Information provided -
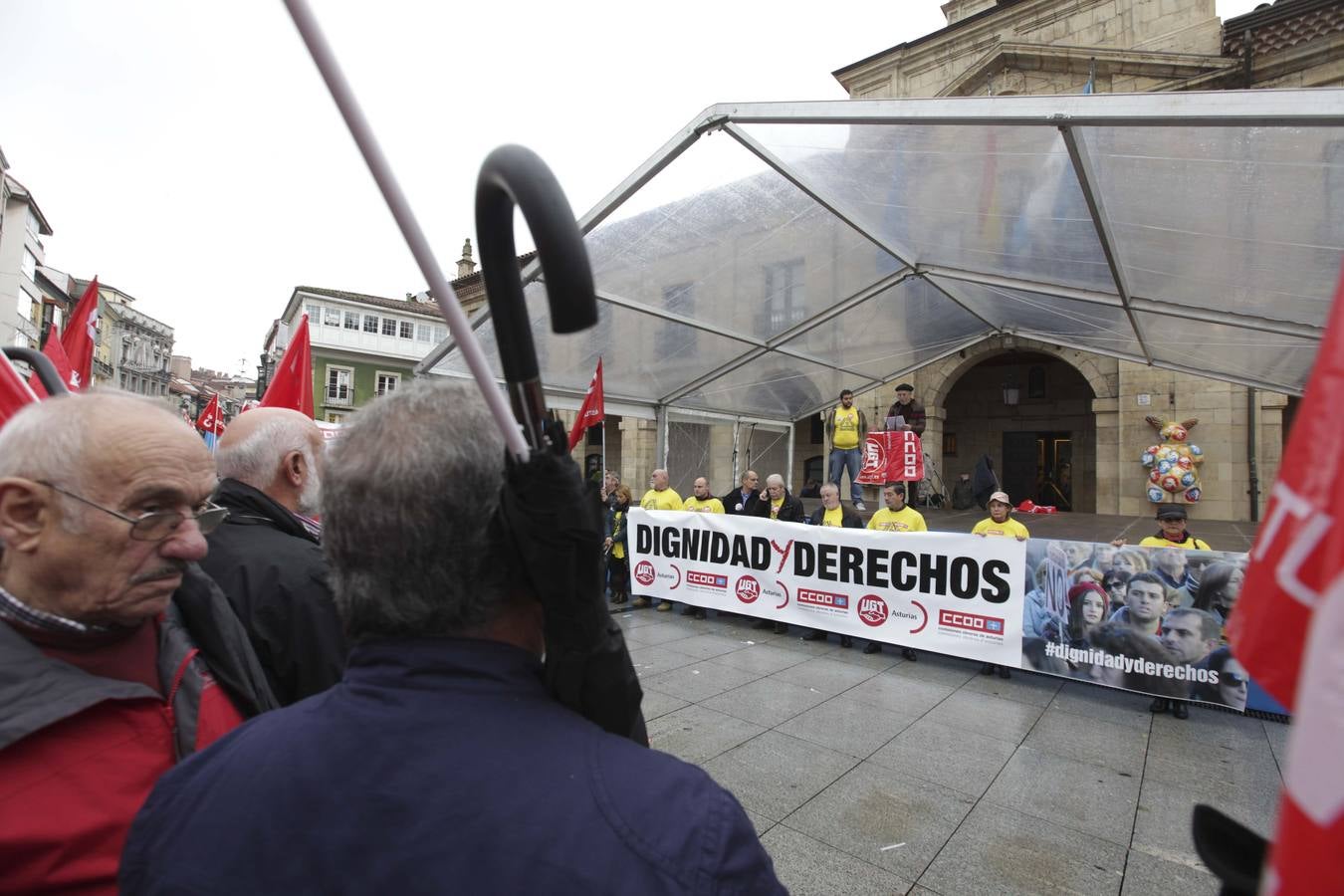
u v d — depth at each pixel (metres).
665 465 11.87
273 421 1.91
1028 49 15.51
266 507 1.80
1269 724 4.50
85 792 1.06
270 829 0.71
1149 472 14.08
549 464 0.67
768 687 5.14
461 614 0.80
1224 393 13.42
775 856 2.92
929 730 4.32
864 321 9.39
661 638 6.67
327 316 43.03
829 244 7.07
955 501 17.64
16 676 1.06
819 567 6.52
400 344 45.31
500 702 0.77
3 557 1.15
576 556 0.70
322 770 0.73
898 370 12.38
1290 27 13.10
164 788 0.82
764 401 13.35
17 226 35.25
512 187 0.59
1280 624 0.72
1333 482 0.66
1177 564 4.77
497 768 0.71
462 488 0.78
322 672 1.59
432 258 0.63
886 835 3.09
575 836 0.66
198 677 1.28
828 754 3.94
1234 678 4.53
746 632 6.95
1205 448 13.55
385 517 0.78
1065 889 2.72
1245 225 4.81
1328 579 0.61
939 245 6.86
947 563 5.75
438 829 0.67
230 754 0.81
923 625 5.86
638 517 8.10
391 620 0.80
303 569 1.64
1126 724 4.48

Problem to solve - Everything in the data except the pictures must be retyped exactly.

Written response -
u v d — depth at each pixel (metres).
665 465 11.87
273 421 1.91
1028 49 15.51
266 507 1.80
1269 724 4.50
85 792 1.06
270 829 0.71
1149 472 14.08
549 464 0.67
768 687 5.14
461 614 0.80
1224 393 13.42
775 856 2.92
929 730 4.32
864 321 9.39
661 638 6.67
327 316 43.03
829 244 7.07
955 501 17.64
16 676 1.06
819 567 6.52
400 344 45.31
500 702 0.77
3 557 1.15
576 556 0.70
322 770 0.73
898 370 12.38
1290 27 13.10
164 788 0.82
764 401 13.35
17 226 35.25
512 187 0.59
1280 624 0.72
1333 482 0.66
1177 564 4.77
497 768 0.71
462 488 0.78
322 672 1.59
432 258 0.63
886 835 3.09
575 836 0.66
198 677 1.28
828 754 3.94
1234 678 4.53
746 632 6.95
1205 448 13.55
385 517 0.78
1065 889 2.72
1245 225 4.81
1328 579 0.61
939 245 6.86
947 563 5.75
438 829 0.67
230 754 0.81
923 625 5.86
638 517 8.10
391 620 0.80
303 569 1.64
1126 724 4.48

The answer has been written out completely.